*서술형 과제*
자료의 맨 처음부터 "How many values are below 100?"라는 문구가 들어 있는 줄까지, 양 끝을 모두 포함하여 빈 줄은 빼고 번호를 매긴 목록으로 정리하세요.

단답형 차트 과제
◇ ◇ ◇ ◇ ◇ ◇ ◇

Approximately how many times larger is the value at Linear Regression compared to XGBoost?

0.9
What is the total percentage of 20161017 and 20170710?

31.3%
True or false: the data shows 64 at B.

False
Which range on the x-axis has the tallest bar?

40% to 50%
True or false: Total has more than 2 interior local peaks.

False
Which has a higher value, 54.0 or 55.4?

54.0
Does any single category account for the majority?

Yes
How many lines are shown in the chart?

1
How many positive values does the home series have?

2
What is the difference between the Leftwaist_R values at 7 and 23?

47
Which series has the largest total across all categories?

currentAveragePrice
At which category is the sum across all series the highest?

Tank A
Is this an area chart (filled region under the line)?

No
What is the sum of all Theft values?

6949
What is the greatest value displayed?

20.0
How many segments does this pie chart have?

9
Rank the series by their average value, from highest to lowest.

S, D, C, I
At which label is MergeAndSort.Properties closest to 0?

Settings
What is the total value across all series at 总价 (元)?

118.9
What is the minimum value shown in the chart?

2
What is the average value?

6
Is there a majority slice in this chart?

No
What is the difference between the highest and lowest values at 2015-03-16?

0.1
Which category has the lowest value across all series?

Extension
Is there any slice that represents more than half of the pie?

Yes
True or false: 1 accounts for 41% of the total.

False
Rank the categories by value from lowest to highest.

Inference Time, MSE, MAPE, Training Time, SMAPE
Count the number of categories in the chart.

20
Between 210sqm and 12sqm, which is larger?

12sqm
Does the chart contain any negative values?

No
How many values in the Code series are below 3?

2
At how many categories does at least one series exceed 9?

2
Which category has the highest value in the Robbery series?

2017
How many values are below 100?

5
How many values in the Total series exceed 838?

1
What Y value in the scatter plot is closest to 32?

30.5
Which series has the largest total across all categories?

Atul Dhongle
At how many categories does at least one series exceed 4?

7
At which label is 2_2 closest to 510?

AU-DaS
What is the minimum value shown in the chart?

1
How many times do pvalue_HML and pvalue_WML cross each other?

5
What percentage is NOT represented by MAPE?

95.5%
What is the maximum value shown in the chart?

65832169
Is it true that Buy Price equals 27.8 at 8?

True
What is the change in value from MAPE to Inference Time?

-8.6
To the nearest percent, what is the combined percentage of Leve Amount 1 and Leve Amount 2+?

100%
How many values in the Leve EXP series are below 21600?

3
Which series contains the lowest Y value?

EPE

◇ ◇ ◇ ◇ ◇ ◇ ◇

*서술형 답변*
1. Approximately how many times larger is the value at Linear Regression compared to XGBoost?
2. 0.9
3. What is the total percentage of 20161017 and 20170710?
4. 31.3%
5. True or false: the data shows 64 at B.
6. False
7. Which range on the x-axis has the tallest bar?
8. 40% to 50%
9. True or false: Total has more than 2 interior local peaks.
10. False
11. Which has a higher value, 54.0 or 55.4?
12. 54.0
13. Does any single category account for the majority?
14. Yes
15. How many lines are shown in the chart?
16. 1
17. How many positive values does the home series have?
18. 2
19. What is the difference between the Leftwaist_R values at 7 and 23?
20. 47
21. Which series has the largest total across all categories?
22. currentAveragePrice
23. At which category is the sum across all series the highest?
24. Tank A
25. Is this an area chart (filled region under the line)?
26. No
27. What is the sum of all Theft values?
28. 6949
29. What is the greatest value displayed?
30. 20.0
31. How many segments does this pie chart have?
32. 9
33. Rank the series by their average value, from highest to lowest.
34. S, D, C, I
35. At which label is MergeAndSort.Properties closest to 0?
36. Settings
37. What is the total value across all series at 总价 (元)?
38. 118.9
39. What is the minimum value shown in the chart?
40. 2
41. What is the average value?
42. 6
43. Is there a majority slice in this chart?
44. No
45. What is the difference between the highest and lowest values at 2015-03-16?
46. 0.1
47. Which category has the lowest value across all series?
48. Extension
49. Is there any slice that represents more than half of the pie?
50. Yes
51. True or false: 1 accounts for 41% of the total.
52. False
53. Rank the categories by value from lowest to highest.
54. Inference Time, MSE, MAPE, Training Time, SMAPE
55. Count the number of categories in the chart.
56. 20
57. Between 210sqm and 12sqm, which is larger?
58. 12sqm
59. Does the chart contain any negative values?
60. No
61. How many values in the Code series are below 3?
62. 2
63. At how many categories does at least one series exceed 9?
64. 2
65. Which category has the highest value in the Robbery series?
66. 2017
67. How many values are below 100?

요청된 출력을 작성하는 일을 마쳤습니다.